START Raw data
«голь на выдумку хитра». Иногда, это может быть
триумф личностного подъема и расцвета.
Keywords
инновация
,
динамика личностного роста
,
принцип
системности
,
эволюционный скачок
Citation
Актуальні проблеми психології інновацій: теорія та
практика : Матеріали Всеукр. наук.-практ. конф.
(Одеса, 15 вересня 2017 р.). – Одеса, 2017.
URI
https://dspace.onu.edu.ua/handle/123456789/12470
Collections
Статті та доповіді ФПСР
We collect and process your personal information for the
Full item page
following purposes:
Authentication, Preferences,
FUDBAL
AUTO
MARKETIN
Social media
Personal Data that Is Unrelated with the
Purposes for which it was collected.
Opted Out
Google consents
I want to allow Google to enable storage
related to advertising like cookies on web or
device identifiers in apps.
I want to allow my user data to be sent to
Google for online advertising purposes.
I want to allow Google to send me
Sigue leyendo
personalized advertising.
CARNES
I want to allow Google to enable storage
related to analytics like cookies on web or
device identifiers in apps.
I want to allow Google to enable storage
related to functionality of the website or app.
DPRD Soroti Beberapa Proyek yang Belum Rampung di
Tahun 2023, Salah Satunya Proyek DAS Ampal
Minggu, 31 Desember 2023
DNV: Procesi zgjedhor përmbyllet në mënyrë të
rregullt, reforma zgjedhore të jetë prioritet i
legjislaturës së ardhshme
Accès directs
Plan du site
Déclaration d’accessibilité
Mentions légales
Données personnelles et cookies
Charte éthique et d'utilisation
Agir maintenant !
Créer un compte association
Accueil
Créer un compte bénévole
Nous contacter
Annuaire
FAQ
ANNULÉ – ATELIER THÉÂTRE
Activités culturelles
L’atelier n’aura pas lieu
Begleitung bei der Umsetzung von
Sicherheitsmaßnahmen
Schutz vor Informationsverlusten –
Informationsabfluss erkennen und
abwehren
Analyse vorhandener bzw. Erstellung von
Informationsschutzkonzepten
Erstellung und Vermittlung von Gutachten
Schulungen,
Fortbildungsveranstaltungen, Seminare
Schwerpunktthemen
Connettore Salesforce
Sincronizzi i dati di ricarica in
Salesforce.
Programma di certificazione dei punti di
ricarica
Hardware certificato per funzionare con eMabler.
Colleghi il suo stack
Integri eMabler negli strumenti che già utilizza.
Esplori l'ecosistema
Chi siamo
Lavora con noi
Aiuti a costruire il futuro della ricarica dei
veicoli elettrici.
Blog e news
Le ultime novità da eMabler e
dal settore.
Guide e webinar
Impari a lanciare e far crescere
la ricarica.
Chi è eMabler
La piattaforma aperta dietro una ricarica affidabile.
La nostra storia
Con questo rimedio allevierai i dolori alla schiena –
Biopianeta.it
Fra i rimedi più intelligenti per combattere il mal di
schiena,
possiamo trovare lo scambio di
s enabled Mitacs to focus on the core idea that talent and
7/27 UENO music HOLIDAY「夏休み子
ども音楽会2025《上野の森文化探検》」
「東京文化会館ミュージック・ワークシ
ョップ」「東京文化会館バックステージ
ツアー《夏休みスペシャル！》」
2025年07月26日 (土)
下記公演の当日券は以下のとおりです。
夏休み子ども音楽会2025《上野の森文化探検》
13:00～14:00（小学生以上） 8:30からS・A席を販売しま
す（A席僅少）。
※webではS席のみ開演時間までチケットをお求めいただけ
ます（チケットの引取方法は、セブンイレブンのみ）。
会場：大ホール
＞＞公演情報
END Raw data
Count the lines in the items above that contain the string "like", treating uppercase and lowercase as distinct, and reply with the number alone.

2